◆ Written problem 1 ◆
Name every person identified as the author of a message in the mailing-list thread about the backend-transfer migration parameter.
◆ Written problem 2 ◆
Reproduce the listing of single-word entries with "Transcribe" substituted by "Write out" in every entry, leaving everything else unchanged.
--- start of Selected extract ---
On Thu, Feb 05, 2026 at 11:06:03AM +0300, Vladimir Sementsov-Ogievskiy wrote:
> On 05.02.26 10:07, Markus Armbruster wrote:
> > Peter Xu <[email protected]> writes:
> >
> > > On Sun, Feb 01, 2026 at 07:19:55PM +0300, Vladimir Sementsov-Ogievskiy
> > > wrote:
> > > > # @migrate-set-parameters:
> > > > @@ -1004,6 +1005,13 @@
> > > > # is @cpr-exec. The first list element is the program's filename,
> > > > # the remainder its arguments. (Since 10.2)
> > > > #
> > > > +# @backend-transfer: Enable backend-transfer feature for devices that
> > > > +# supports it. In general that means that backend state and its
> > > > +# file descriptors are passed to the destination in the migraton
> > > > +# channel (which must be a UNIX socket). Individual devices
> > > > +# declare the support for backend-transfer by per-device
> > > > +# backend-transfer option. (Since 11.0)
> > >
> > > I still think it'll be nice to either have "local" in the name of
> > > parameter
> > > or at least document it with crystal clear terms.
> > >
> > > I used to suggest fd-passing, but maybe you wanted to emphasize there's
> > > more than fds to be migrated at least for tap?
>
> For vhost-user-blk it's the same: not only FDs.
>
> > > Then it can still be
> > > "local-backend-transfer", because nobody stops a device to transfer
> > > backend
> > > states in a remote migration either.. so "backend-transfer" seems to also
> > > work for remote migrations, but it is not.
--- end of Selected extract ---
--- start of Working data ---
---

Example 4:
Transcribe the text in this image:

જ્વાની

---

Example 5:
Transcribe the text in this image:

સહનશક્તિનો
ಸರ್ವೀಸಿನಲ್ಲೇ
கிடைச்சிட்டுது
--- end of Working data ---
◆ Full solution 1 ◆
Vladimir Sementsov-Ogievskiy, Markus Armbruster, Peter Xu

◆ Full solution 2 ◆
---

Example 4:
Write out the text in this image:

જ્વાની

---

Example 5:
Write out the text in this image:

સહનશક્તિનો
ಸರ್ವೀಸಿನಲ್ಲೇ
கிடைச்சிட்டுது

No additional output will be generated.